**Data:**
○ ○ ○ ○
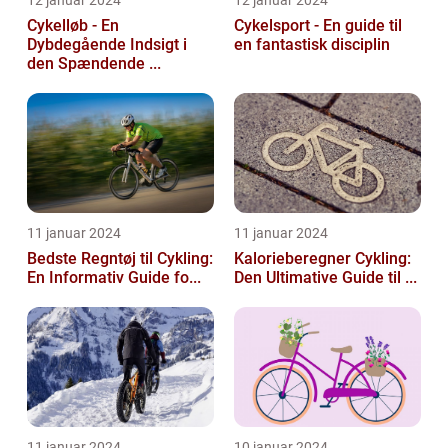
Cykelløb - En
Cykelsport - En guide til
Dybdegående Indsigt i
en fantastisk disciplin
den Spændende ...
11 januar 2024
11 januar 2024
Bedste Regntøj til Cykling:
Kalorieberegner Cykling:
En Informativ Guide fo...
Den Ultimative Guide til ...
11 januar 2024
10 januar 2024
○ ○ ○ ○
**Instruction:** Whenever the string "Cykling" shows up in a line of the entries, copy that line.

**Task answer:**
Bedste Regntøj til Cykling:
Kalorieberegner Cykling:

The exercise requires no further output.